Lymphoma arises in the lymph nodes or in the lymphoid tissue of parenchymal organs such as the gastrointestinal tract, spleen, lung, or skin. Ninety percent of cases of Hodgkin’s disease originate in the lymph nodes; 10 percent are of extranodal origin. In contrast parenchymal organs are more often involved in non-Hodgkin’s lymphomas; about 40 percent of these lymphomas are of extranodal origin.
The spleen is often affected in patients with lymphoma of both the Hodgkin’s and non-Hodgkin’s types. The best imaging modality is CT, which most commonly demonstrates splenomegaly with or without focal low-density nodules in the parenchyma. However, if there is homogeneous lymphomatous infiltration of the spleen without enlargement, the CT appearance may be normal.
The manifestations of lymphoma involving the gastrointestinal tract are discussed in Chapters 22, 23, and 24. Intrathoracic lymphoma is described in Chapter 10.
Once the diagnosis of lymphoma is made, it is essential to determine the status of the abdominal and pelvic lymph nodes. This is necessary for both the initial staging and treatment planning and for assessing the efficacy of treatment and detecting tumor recurrence.

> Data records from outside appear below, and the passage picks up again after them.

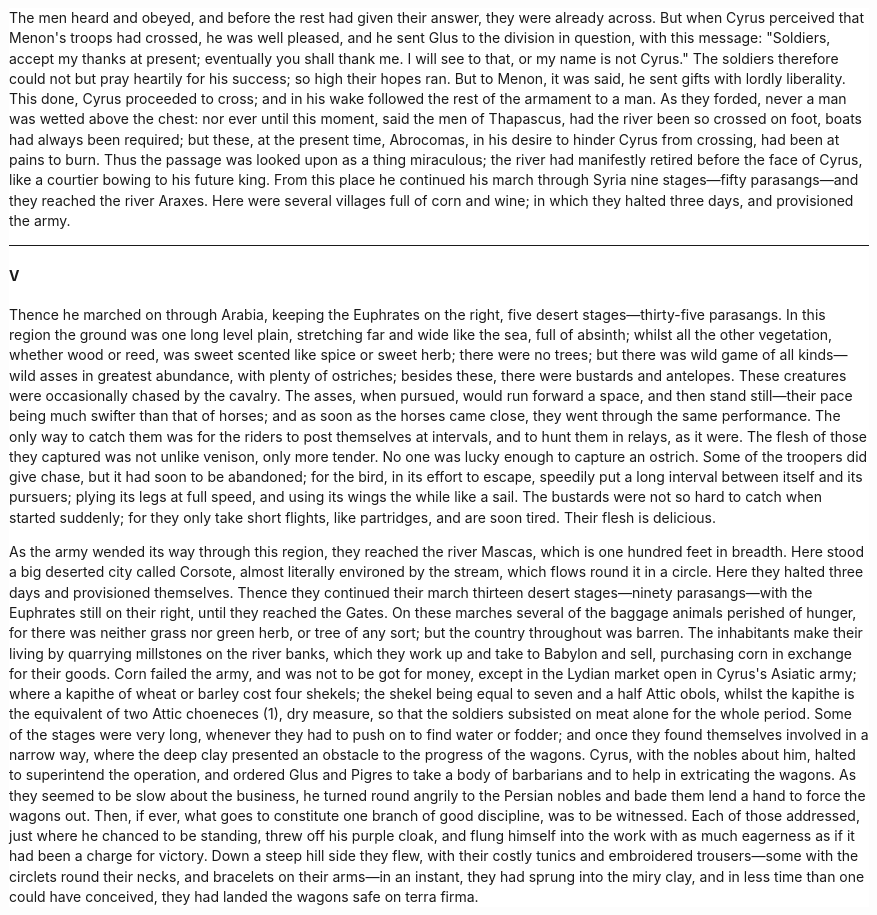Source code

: The men heard and obeyed, and before the rest had given their answer, they were already across. But when Cyrus perceived that Menon's troops had crossed, he was well pleased, and he sent Glus to the division in question, with this message: "Soldiers, accept my thanks at present; eventually you shall thank me. I will see to that, or my name is not Cyrus." The soldiers therefore could not but pray heartily for his success; so high their hopes ran. But to Menon, it was said, he sent gifts with lordly liberality. This done, Cyrus proceeded to cross; and in his wake followed the rest of the armament to a man. As they forded, never a man was wetted above the chest: nor ever until this moment, said the men of Thapascus, had the river been so crossed on foot, boats had always been required; but these, at the present time, Abrocomas, in his desire to hinder Cyrus from crossing, had been at pains to burn. Thus the passage was looked upon as a thing miraculous; the river had manifestly retired before the face of Cyrus, like a courtier bowing to his future king. From this place he continued his march through Syria nine stages—fifty parasangs—and they reached the river Araxes. Here were several villages full of corn and wine; in which they halted three days, and provisioned the army.

---

#### V

Thence he marched on through Arabia, keeping the Euphrates on the right, five desert stages—thirty-five parasangs. In this region the ground was one long level plain, stretching far and wide like the sea, full of absinth; whilst all the other vegetation, whether wood or reed, was sweet scented like spice or sweet herb; there were no trees; but there was wild game of all kinds—wild asses in greatest abundance, with plenty of ostriches; besides these, there were bustards and antelopes. These creatures were occasionally chased by the cavalry. The asses, when pursued, would run forward a space, and then stand still—their pace being much swifter than that of horses; and as soon as the horses came close, they went through the same performance. The only way to catch them was for the riders to post themselves at intervals, and to hunt them in relays, as it were. The flesh of those they captured was not unlike venison, only more tender. No one was lucky enough to capture an ostrich. Some of the troopers did give chase, but it had soon to be abandoned; for the bird, in its effort to escape, speedily put a long interval between itself and its pursuers; plying its legs at full speed, and using its wings the while like a sail. The bustards were not so hard to catch when started suddenly; for they only take short flights, like partridges, and are soon tired. Their flesh is delicious.

As the army wended its way through this region, they reached the river Mascas, which is one hundred feet in breadth. Here stood a big deserted city called Corsote, almost literally environed by the stream, which flows round it in a circle. Here they halted three days and provisioned themselves. Thence they continued their march thirteen desert stages—ninety parasangs—with the Euphrates still on their right, until they reached the Gates. On these marches several of the baggage animals perished of hunger, for there was neither grass nor green herb, or tree of any sort; but the country throughout was barren. The inhabitants make their living by quarrying millstones on the river banks, which they work up and take to Babylon and sell, purchasing corn in exchange for their goods. Corn failed the army, and was not to be got for money, except in the Lydian market open in Cyrus's Asiatic army; where a kapithe of wheat or barley cost four shekels; the shekel being equal to seven and a half Attic obols, whilst the kapithe is the equivalent of two Attic choeneces (1), dry measure, so that the soldiers subsisted on meat alone for the whole period. Some of the stages were very long, whenever they had to push on to find water or fodder; and once they found themselves involved in a narrow way, where the deep clay presented an obstacle to the progress of the wagons. Cyrus, with the nobles about him, halted to superintend the operation, and ordered Glus and Pigres to take a body of barbarians and to help in extricating the wagons. As they seemed to be slow about the business, he turned round angrily to the Persian nobles and bade them lend a hand to force the wagons out. Then, if ever, what goes to constitute one branch of good discipline, was to be witnessed. Each of those addressed, just where he chanced to be standing, threw off his purple cloak, and flung himself into the work with as much eagerness as if it had been a charge for victory. Down a steep hill side they flew, with their costly tunics and embroidered trousers—some with the circlets round their necks, and bracelets on their arms—in an instant, they had sprung into the miry clay, and in less time than one could have conceived, they had landed the wagons safe on terra firma.
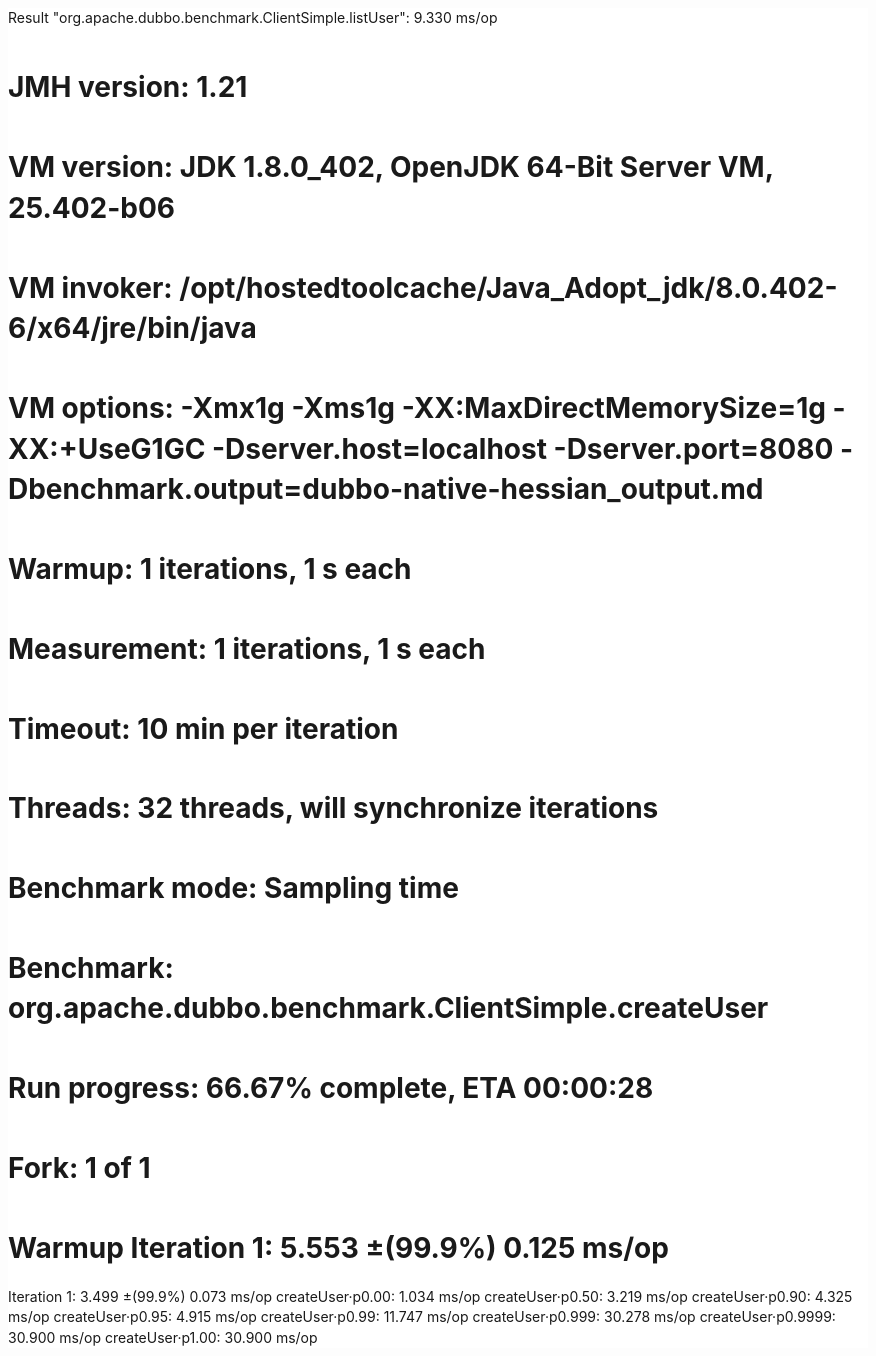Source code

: 
Result "org.apache.dubbo.benchmark.ClientSimple.listUser":
  9.330 ms/op


# JMH version: 1.21
# VM version: JDK 1.8.0_402, OpenJDK 64-Bit Server VM, 25.402-b06
# VM invoker: /opt/hostedtoolcache/Java_Adopt_jdk/8.0.402-6/x64/jre/bin/java
# VM options: -Xmx1g -Xms1g -XX:MaxDirectMemorySize=1g -XX:+UseG1GC -Dserver.host=localhost -Dserver.port=8080 -Dbenchmark.output=dubbo-native-hessian_output.md
# Warmup: 1 iterations, 1 s each
# Measurement: 1 iterations, 1 s each
# Timeout: 10 min per iteration
# Threads: 32 threads, will synchronize iterations
# Benchmark mode: Sampling time
# Benchmark: org.apache.dubbo.benchmark.ClientSimple.createUser

# Run progress: 66.67% complete, ETA 00:00:28
# Fork: 1 of 1
# Warmup Iteration   1: 5.553 ±(99.9%) 0.125 ms/op
Iteration   1: 3.499 ±(99.9%) 0.073 ms/op
                 createUser·p0.00:   1.034 ms/op
                 createUser·p0.50:   3.219 ms/op
                 createUser·p0.90:   4.325 ms/op
                 createUser·p0.95:   4.915 ms/op
                 createUser·p0.99:   11.747 ms/op
                 createUser·p0.999:  30.278 ms/op
                 createUser·p0.9999: 30.900 ms/op
                 createUser·p1.00:   30.900 ms/op
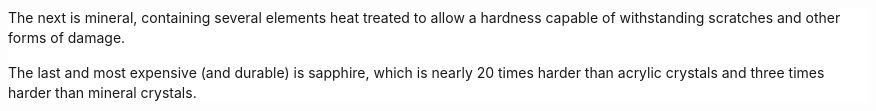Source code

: The next is mineral, containing several elements heat treated to allow a hardness capable of withstanding scratches and other forms of damage. 

The last and most expensive (and durable) is sapphire, which is nearly 20 times harder than acrylic crystals and three times harder than mineral crystals.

There is controversy about the best radiographic approach for the staging of a patient with known lymphoma. Although lymphography has long been the most accurate examination for demonstrating lymphomatous involvement of abdominal and pelvic lymph nodes, non-invasive cross-sectional imaging techniques (CT and ultrasound) are now considered by many to be the diagnostic methods of choice. Unlike CT and ultrasound, which rely primarily on an increase in node size as a criterion for determining tumor involvement, lymphography can detect microscopic tumor foci and alterations in architecture within normal-sized nodes. It also can distinguish large nodes that contain tumor from similarly enlarged nodes that demonstrate only benign reactive changes. Following formal staging procedures, postlymphography abdominal radiographs can provide an inexpensive and accurate means of assessing therapeutic efficacy and detecting relapse. However, the lymph nodes in the upper para-aortic, retrocrural, renal hilum, splenic hilum, porta hepatis, and mesenteric areas cannot be adequately examined by lymphography and require CT or ultrasound. Computed tomography is also useful in delineating the exact extent of the tumor mass. It often shows that the abnormality demonstrated with lymphography is only the tip of the iceberg and that more extensive disease, possibly important in planning radiation treatment, is actually present. Computed tomography can also be used to follow the response to treatment, especially since there may be insufficient residual contrast on postlymphography abdominal films to make a diagnosis.
In practice, CT is generally the first procedure employed in staging patients with lymphoma, especially those with non-Hodgkin’s lymphoma that tends to produce bulky masses in the mesenteric and high retrocrural areas, where the contrast material used in lymphography does not reach. An abnormal CT scan eliminates the need for the more invasive lymphography; a normal CT scan obtained at 2-cm intervals can exclude retroperitoneal adenopathy with high confidence. Lymphography is of value primarily in Hodgkin’s disease, which infrequently involves the mesenteric nodes, often does not produce bulky masses, and may cause alterations of internal architecture only (which cannot be detected with CT) in normal-sized nodes. Lymphography is also indicated when CT is equivocal because of either a lack of fat or gross motion artifact.